Go through the records and copy each line where the word "Evening" occurs.

--- START ---

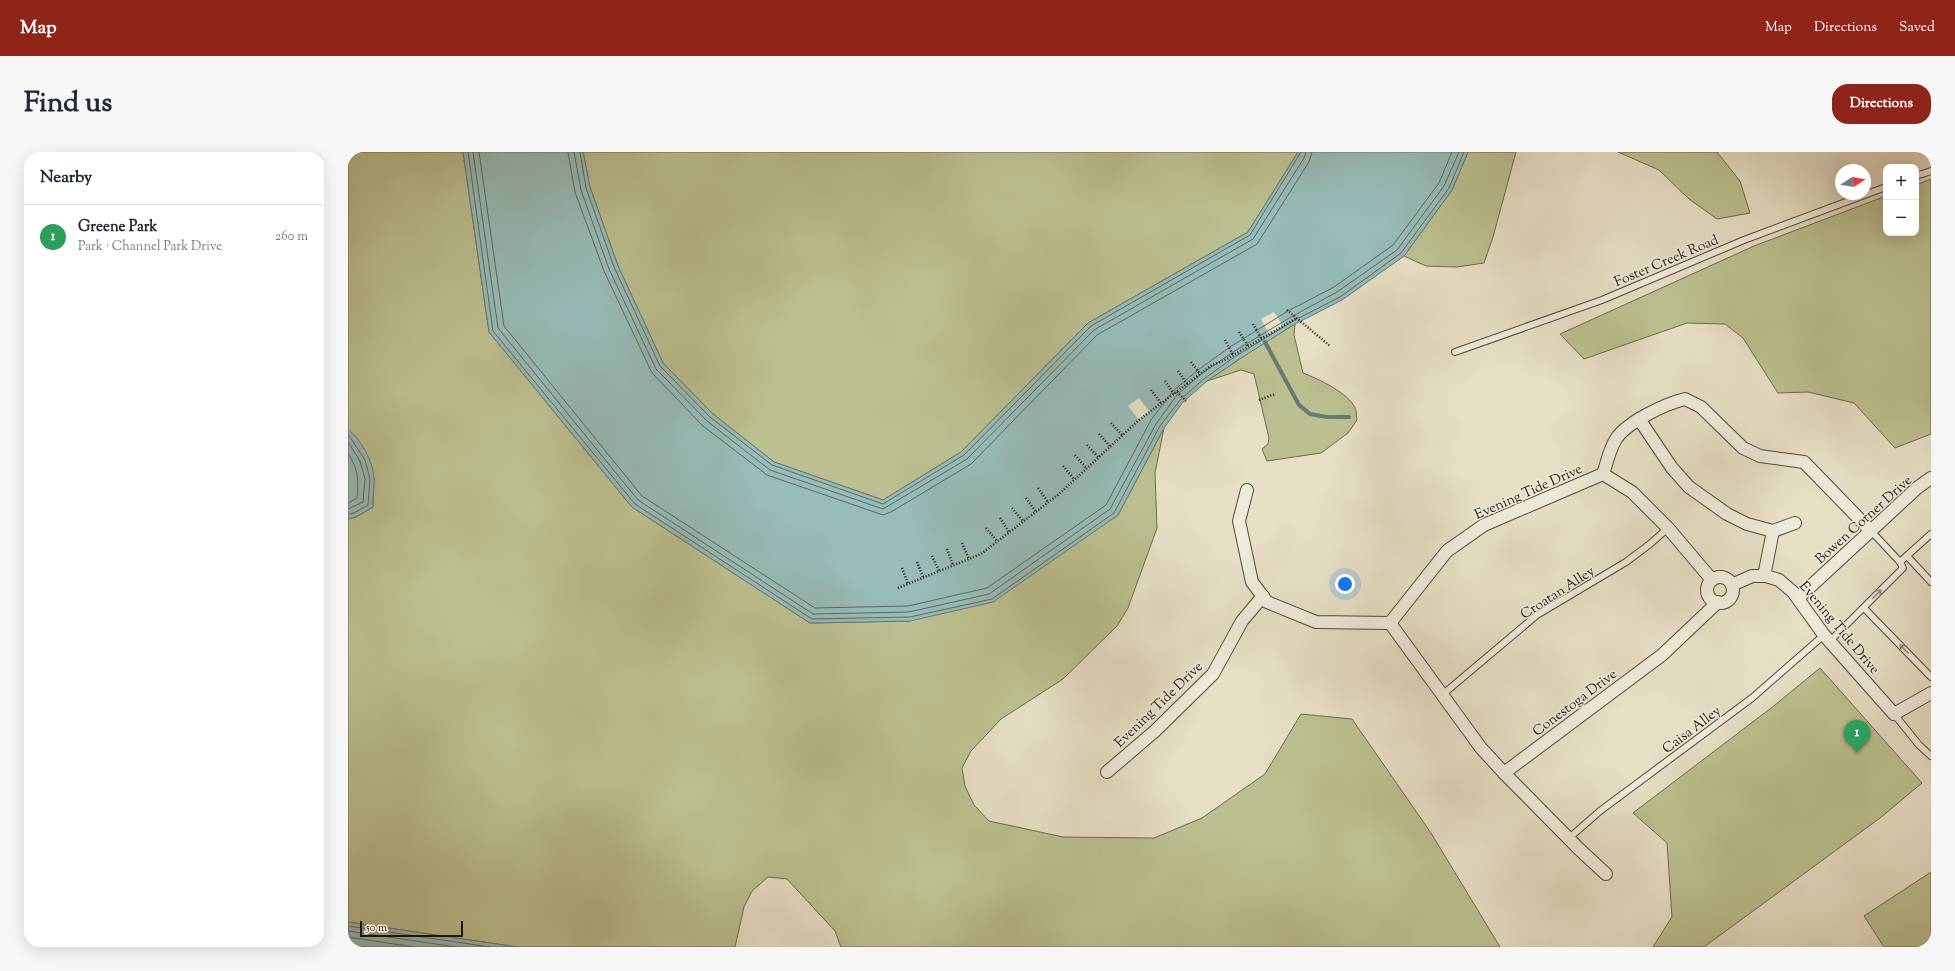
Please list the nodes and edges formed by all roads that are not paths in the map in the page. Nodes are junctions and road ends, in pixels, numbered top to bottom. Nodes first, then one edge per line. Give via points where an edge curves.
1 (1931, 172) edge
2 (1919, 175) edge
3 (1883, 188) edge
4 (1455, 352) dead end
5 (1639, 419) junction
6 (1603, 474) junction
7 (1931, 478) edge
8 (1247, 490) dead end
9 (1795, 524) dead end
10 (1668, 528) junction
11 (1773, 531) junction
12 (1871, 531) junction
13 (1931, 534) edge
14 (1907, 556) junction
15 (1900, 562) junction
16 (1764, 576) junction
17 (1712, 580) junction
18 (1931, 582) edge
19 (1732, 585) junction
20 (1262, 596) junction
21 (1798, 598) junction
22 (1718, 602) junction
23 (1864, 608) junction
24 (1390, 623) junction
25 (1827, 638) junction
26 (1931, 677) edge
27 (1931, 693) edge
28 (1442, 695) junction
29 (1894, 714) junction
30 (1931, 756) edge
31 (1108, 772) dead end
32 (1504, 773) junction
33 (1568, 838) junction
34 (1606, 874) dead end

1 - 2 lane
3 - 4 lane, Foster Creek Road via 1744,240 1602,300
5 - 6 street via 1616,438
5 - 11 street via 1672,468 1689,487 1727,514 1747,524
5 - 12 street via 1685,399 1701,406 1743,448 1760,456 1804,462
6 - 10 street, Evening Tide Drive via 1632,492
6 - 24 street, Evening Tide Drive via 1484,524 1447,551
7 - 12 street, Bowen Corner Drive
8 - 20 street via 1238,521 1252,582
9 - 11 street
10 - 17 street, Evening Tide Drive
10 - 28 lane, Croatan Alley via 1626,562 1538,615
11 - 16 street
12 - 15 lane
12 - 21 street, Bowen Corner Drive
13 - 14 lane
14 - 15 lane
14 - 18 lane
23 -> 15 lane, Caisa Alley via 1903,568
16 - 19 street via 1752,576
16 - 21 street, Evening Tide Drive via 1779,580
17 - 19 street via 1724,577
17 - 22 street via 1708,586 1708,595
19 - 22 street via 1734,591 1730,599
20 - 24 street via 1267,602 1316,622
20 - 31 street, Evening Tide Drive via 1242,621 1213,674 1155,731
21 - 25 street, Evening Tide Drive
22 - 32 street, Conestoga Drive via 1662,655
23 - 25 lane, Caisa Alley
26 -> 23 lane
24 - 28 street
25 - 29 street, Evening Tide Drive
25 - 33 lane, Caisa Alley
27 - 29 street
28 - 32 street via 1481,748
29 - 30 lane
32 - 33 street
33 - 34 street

--- END ---
--- START ---

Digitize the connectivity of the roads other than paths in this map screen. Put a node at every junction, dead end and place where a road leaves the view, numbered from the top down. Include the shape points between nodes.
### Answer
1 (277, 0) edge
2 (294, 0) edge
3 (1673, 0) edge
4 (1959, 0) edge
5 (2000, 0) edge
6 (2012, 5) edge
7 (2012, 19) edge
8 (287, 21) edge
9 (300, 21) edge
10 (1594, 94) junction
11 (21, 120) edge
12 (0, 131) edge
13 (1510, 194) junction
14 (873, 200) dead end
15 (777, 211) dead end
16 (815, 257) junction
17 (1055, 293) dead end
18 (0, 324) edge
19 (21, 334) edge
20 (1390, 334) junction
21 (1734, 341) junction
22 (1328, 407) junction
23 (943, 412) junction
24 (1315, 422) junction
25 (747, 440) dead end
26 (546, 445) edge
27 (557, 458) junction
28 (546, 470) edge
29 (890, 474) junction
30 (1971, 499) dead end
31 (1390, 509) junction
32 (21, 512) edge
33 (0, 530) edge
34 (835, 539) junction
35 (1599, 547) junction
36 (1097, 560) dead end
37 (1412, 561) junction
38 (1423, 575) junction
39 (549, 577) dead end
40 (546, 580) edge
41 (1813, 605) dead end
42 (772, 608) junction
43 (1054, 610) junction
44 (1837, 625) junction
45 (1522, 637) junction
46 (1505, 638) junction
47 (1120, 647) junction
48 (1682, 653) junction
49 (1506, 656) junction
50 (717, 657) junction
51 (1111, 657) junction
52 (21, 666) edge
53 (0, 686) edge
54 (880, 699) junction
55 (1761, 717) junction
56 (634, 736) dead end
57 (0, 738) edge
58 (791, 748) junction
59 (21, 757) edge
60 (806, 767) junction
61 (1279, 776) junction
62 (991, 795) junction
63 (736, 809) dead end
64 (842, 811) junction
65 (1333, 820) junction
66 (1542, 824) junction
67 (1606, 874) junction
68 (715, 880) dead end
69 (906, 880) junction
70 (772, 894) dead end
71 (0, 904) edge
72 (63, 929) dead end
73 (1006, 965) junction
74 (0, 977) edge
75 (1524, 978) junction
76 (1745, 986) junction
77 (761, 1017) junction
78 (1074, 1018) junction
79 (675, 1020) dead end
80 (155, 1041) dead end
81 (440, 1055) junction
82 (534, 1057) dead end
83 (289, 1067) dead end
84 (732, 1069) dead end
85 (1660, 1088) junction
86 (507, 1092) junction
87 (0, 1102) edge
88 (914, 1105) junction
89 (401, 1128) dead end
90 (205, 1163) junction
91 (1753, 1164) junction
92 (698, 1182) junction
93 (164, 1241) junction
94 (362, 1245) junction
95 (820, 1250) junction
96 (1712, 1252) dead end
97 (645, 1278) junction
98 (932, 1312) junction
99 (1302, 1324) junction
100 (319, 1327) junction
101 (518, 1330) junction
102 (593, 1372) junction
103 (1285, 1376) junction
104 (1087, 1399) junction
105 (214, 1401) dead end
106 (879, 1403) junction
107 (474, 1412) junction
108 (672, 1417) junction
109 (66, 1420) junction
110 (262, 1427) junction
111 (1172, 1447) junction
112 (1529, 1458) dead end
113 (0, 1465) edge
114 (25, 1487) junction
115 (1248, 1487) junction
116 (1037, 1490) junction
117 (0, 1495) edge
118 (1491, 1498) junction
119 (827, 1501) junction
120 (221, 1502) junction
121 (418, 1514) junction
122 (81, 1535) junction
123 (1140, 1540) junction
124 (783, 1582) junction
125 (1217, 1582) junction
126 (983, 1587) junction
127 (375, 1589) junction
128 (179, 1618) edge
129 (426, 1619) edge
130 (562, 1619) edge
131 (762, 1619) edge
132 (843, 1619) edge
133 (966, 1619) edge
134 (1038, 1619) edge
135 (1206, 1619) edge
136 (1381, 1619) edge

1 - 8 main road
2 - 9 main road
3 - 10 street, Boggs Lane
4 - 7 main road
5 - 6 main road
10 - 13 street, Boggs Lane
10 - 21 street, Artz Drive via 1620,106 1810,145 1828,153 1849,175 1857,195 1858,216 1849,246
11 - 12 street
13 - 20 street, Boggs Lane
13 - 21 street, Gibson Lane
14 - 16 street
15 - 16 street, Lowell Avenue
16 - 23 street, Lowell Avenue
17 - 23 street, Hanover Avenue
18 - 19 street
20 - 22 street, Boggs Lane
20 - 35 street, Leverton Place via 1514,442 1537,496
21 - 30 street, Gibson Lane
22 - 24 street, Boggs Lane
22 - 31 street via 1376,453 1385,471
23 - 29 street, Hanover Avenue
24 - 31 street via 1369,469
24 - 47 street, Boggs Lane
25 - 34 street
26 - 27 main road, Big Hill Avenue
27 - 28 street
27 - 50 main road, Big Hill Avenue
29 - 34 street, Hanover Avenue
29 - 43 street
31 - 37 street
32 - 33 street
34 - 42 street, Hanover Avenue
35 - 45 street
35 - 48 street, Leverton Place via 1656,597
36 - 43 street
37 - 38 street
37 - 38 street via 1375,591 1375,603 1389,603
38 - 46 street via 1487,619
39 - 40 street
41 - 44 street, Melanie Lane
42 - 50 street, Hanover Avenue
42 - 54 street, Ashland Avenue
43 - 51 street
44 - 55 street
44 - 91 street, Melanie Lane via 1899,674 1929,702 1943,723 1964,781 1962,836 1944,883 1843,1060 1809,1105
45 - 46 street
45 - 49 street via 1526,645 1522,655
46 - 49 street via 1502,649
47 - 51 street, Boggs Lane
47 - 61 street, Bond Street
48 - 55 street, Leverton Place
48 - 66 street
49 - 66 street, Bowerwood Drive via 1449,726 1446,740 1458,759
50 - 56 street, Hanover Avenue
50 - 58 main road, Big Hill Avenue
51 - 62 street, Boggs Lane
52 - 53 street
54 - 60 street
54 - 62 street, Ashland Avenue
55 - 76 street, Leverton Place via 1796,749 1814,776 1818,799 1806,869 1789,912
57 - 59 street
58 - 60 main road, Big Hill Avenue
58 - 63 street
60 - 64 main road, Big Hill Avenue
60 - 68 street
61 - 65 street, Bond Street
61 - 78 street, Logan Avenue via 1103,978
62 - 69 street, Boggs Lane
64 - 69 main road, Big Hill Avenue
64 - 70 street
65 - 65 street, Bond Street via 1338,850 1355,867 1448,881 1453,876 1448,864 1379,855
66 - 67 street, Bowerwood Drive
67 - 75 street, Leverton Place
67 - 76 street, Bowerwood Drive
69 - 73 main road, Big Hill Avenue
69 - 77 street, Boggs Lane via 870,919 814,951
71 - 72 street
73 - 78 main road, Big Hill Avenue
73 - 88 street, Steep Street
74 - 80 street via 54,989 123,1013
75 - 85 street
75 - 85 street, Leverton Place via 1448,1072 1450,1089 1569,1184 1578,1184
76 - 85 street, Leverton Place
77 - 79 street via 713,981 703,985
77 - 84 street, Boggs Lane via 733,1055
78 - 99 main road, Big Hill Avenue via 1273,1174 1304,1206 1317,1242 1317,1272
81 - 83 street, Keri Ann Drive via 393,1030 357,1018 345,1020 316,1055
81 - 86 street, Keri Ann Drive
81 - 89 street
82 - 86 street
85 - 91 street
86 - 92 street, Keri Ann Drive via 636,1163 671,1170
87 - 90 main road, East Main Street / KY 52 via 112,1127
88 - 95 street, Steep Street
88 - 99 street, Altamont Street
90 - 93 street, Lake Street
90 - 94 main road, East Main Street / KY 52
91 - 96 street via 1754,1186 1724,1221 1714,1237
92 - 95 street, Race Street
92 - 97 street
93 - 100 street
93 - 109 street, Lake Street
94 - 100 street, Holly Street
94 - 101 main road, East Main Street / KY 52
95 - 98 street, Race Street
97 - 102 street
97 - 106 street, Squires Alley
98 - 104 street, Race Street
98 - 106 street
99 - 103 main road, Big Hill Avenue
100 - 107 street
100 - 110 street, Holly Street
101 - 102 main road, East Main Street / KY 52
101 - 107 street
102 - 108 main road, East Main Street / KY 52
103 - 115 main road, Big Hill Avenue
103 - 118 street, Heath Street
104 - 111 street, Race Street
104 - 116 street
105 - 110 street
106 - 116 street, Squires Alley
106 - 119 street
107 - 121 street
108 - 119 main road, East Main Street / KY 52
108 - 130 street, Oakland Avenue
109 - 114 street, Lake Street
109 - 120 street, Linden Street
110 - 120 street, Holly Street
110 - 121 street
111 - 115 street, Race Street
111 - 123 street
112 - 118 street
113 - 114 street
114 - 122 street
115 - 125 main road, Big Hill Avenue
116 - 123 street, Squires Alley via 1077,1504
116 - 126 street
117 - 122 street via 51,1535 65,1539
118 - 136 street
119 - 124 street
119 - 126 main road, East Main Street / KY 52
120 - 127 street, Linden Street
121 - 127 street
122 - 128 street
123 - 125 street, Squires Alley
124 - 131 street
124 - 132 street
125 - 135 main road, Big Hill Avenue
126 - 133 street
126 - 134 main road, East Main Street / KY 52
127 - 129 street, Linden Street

--- END ---

### [Response below]
6 - 10 street, Evening Tide Drive via 1632,492
6 - 24 street, Evening Tide Drive via 1484,524 1447,551
10 - 17 street, Evening Tide Drive
16 - 21 street, Evening Tide Drive via 1779,580
20 - 31 street, Evening Tide Drive via 1242,621 1213,674 1155,731
21 - 25 street, Evening Tide Drive
25 - 29 street, Evening Tide Drive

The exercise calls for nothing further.